4) Saw incremental conversions from the campaign: Based on our experience, the link retargeting campaigns have a 25-33% conversion rate. As Kickstarter doesn’t allow any scripts to be added to their page, there is no sure way to know the exact number but since everything is higher in the crowdfunding world, we think it is safe to assume a 33% conversion ratio.

This means that 85 of the 258 users that clicked on the ads, ended pledging for the CrunchCup campaign. Since we don’t know what user pledged what amount, we calculated a range taking the minimum and average pledge.

Taking the average pledge of $60, we can safely assume that CrunchCup made up to $5,100 in pledges from their retargeting efforts. Since they spent only $335.81 in total, this yielded them a ROI of 15.2X. They made +15% in pledges on top of what they had made to date ($30,113).

 

5) What is next? Once the crowdfunding campaign is over, the campaigner can still leverage the existing cookies as they remain live for about 6 months.

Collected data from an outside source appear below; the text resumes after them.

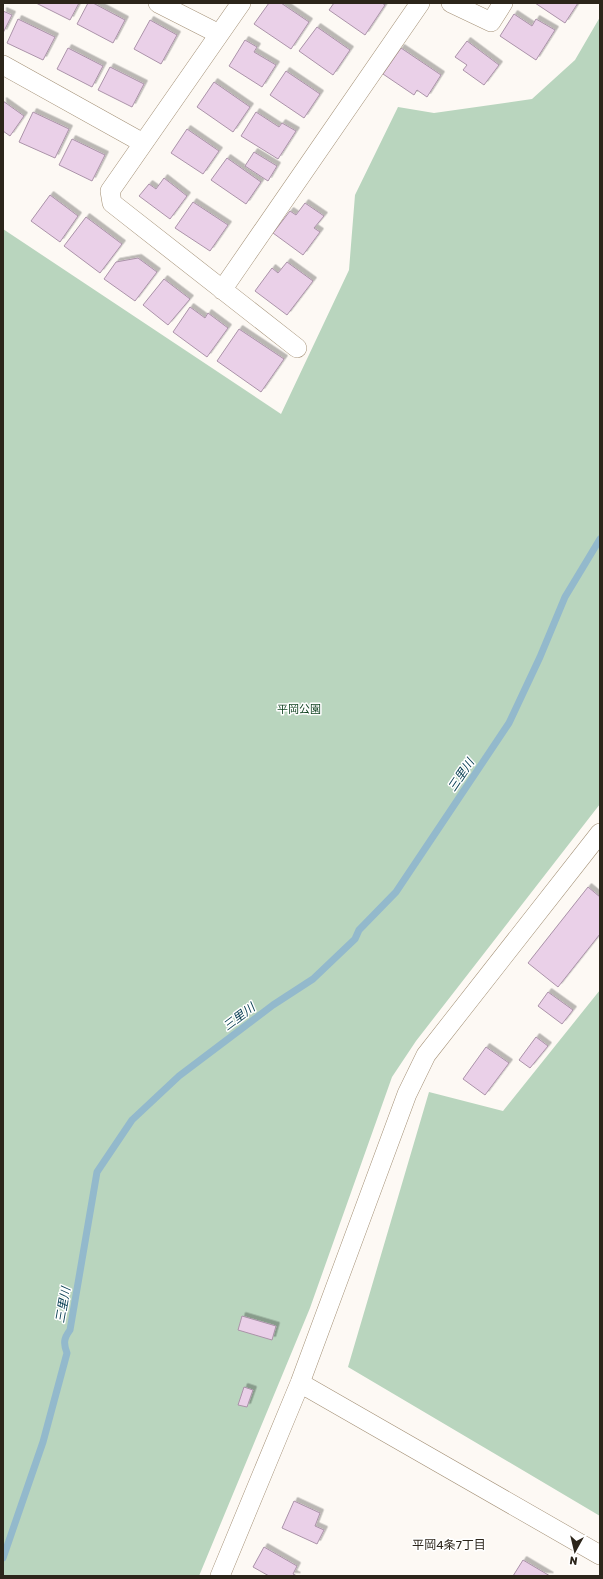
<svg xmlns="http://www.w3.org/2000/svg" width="603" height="1579" viewBox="0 0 603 1579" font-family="Rubik,'Noto Sans JP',sans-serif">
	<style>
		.green { fill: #b9d5be }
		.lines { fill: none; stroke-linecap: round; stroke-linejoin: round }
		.stream { stroke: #93b9cc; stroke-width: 7 }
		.building { fill: #ead0e8; stroke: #ab93a9; filter: url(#shadow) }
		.street-casing { stroke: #a49177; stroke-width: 20 }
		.street { stroke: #fff; stroke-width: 19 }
		.labels { text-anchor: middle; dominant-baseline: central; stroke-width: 3; stroke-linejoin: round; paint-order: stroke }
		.park-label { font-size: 11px; fill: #124422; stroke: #fff }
		.water-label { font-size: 12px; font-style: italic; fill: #033a4f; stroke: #fff }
		.neighbourhood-label { font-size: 12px; fill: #2c251a; stroke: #fff }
	</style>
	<defs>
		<filter id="shadow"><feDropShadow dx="3.5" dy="-3.5" stdDeviation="0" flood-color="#0004"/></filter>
	</defs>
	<rect width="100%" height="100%" fill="#fdf9f4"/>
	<path class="green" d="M 600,17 L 600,804 L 416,1041 L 392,1077 L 310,1308 L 199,1576 L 3,1576 L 3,229 L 281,414 L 349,270 L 355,195 L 398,107 L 434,113 L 532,99 L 575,60 Z
		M 600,990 L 600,1516 L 348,1367 L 429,1092 L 503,1111 Z"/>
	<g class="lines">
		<path class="stream" d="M 3,1558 L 43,1442 L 67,1353 C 63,1343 64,1338 70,1330 L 97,1172 L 132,1120 L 179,1076 L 273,1005 L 313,979 L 355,939 L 359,930 L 396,892 L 509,723 L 540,657 L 565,597 L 600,539"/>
	</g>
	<path class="building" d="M 36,3 L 79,3 L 70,20 Z
		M 88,3 L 93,3 L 125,20 L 113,43 L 77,24 Z
		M 269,3 L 281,3 L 309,22 L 291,49 L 254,24 Z
		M 334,3 L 382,3 L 385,5 L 365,35 L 329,10 Z
		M 535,3 L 578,3 L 565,23 Z
		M 3,11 L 12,15 L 3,33 Z
		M 514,14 L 532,26 L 536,19 L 555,30 L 536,60 L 500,36 Z
		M 18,19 L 55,37 L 43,60 L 7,43 Z
		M 150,20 L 177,35 L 161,64 L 134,49 Z
		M 317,27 L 350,50 L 333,75 L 299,51 Z
		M 245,40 L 257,47 L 254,52 L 276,65 L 262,87 L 229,66 Z
		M 467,41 L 499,65 L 484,85 L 463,70 L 467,65 L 455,57 Z
		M 68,48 L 103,66 L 92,87 L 57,69 Z
		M 401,48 L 441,75 L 427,97 L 417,90 L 414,95 L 383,74 Z
		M 110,67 L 144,84 L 132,107 L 98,90 Z
		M 286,71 L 320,94 L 304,118 L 270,95 Z
		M 214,82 L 250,107 L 233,132 L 197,107 Z
		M 3,101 L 24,116 L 10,136 L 3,131 Z
		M 33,112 L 69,129 L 55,158 L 19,142 Z
		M 256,112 L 279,127 L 282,123 L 296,131 L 278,159 L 241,136 Z
		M 187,129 L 219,151 L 203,174 L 171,153 Z
		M 72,139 L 105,155 L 92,181 L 59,165 Z
		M 254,152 L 277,166 L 268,181 L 245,166 Z
		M 227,158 L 261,182 L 246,204 L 211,180 Z
		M 164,178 L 187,196 L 170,219 L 139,196 L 149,184 L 156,189 Z
		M 50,195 L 78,216 L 60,242 L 31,221 Z
		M 193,202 L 228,225 L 210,251 L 175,228 Z
		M 305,203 L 324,216 L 314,228 L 320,232 L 303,255 L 273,233 L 290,211 L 296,215 Z
		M 86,217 L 122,244 L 100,273 L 64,246 Z
		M 138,258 L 157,272 L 135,301 L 104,279 L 116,262 Z
		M 287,262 L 313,281 L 287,315 L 255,291 L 272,268 L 278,273 Z
		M 164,279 L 190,299 L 168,325 L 143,305 Z
		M 190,307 L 205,318 L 208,313 L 228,328 L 207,357 L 173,332 Z
		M 239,329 L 284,359 L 261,392 L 217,361 Z
		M 588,887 L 600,897 L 600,934 L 558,987 L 528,963 Z
		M 548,992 L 573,1010 L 562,1024 L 538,1006 Z
		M 536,1037 L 548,1046 L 530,1068 L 519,1060 Z
		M 486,1047 L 509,1063 L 485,1095 L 463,1079 Z
		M 242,1316 L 276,1326 L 272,1340 L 238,1330 Z
		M 244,1387 L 253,1390 L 247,1407 L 238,1405 Z
		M 294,1501 L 320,1513 L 315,1526 L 324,1530 L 317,1544 L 282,1528 Z
		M 264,1547 L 297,1566 L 293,1574 L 297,1576 L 269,1576 L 253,1567 Z
		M 523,1560 L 550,1576 L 513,1576 Z"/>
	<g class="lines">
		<defs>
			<path id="street" d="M 158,3 L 219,34
				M 241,3 L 110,191 L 112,203 L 297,348
				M 451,3 L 491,22 L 503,3
				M 3,65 L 143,143
				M 222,290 L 420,3
				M 300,1383 L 600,1555
				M 220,1576 L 300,1383 L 407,1094 L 426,1055 L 600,833"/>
		</defs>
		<use href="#street" class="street-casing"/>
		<use href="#street" class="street"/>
	</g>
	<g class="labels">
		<g class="park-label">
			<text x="299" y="709">平岡公園</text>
		</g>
		<g class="water-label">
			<text transform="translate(461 775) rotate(-56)">三里川</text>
			<text transform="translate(239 1017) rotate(-37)">三里川</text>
			<text transform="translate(63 1305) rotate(-80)">三里川</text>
		</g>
		<g class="neighbourhood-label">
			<text x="449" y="1545">平岡4条7丁目</text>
		</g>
	</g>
	<rect width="603" height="1579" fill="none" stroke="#2c251a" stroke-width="8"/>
	<g transform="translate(575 1551) rotate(188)" stroke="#ffffff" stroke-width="3" paint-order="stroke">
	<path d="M0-3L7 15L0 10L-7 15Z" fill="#2c251a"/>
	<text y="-6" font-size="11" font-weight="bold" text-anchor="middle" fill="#2c251a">N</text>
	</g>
</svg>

Since they were able to tag 87,000 unique people clicking the links (and being cookied) and each user would have seen about 15 display ads, the CrunchCup team is able to display up to 1,250,000 ads in addition to the 56,000 that were already shown.

With their click-through-rate of 0.23% and save view-through rate, they would have directed almost 5,750 people over to their Kickstarter page. With a conversion rate of 33%, about 1,900 out of the 5,750 visitors would have completed a purchase after the campaign was over.

This would have yielded them up to $114,000 (vs the $5,100 they made to date) assuming the same $60 average purchase. The cost of displaying the ads at $8 CPM would be $10,000 over a period of 2-3 months.